Il CNR ha affrontato con successo anche questa difficile sfida tecnologica, aggirando il problema con la costruzione di uno strumento in cui sono ottimizzati sia il metodo di misura che l'efficienza strumentale, rendendo idoneo alla misura anche uno strumento non raffreddato. Questo nuovo strumento, chiamato REFIR e realizzato in tutte le sue parti presso l'Ente, unisce semplicità di concezione e operabilità.

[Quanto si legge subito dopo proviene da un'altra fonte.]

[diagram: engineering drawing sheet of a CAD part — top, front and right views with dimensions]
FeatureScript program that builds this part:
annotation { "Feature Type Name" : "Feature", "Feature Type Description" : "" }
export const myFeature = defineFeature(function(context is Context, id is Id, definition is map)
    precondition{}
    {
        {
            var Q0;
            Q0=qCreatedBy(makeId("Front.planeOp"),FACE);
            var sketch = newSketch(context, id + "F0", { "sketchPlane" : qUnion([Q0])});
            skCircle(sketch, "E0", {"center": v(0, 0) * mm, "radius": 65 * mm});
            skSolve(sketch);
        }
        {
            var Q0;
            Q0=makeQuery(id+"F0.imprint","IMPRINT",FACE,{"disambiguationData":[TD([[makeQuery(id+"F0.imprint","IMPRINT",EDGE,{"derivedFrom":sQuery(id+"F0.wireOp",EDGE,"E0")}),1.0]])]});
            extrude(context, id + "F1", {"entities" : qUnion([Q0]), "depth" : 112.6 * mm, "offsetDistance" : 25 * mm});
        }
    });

Una prima misura è stata effettuata portando REFIR ad una quota di 35 km - praticamente fuori dall'atmosfera che causa l'effetto serra - con un pallone stratosferico. Il volo è avvenuto in una zona tropicale, partendo dalla base di Teresina in Brasile. Lo strumento, guardando verso il nadir, osserva l'intero spettro dell'emissione della Terra verso lo spazio, che a seconda delle frequenze spettrali coincide con l'emissione della superficie terrestre o con l'emissione della superficie attenuata dall'assorbimento dei gas serra, con una risoluzione spettrale che include anche il lontano infrarosso. Dalle righe presenti nello spettro osservato è possibile riconoscere i gas che contribuiscono all'effetto serra e determinare la loro distribuzione in quota: si tratta della prima misura dell'effetto serra effettuata in modo così dettagliato e completo, che comprende anche la regione poco studiata del lontano infrarosso dove si manifesta la maggior parte dell'effetto serra dovuto al vapore acqueo. Un contributo fondamentale.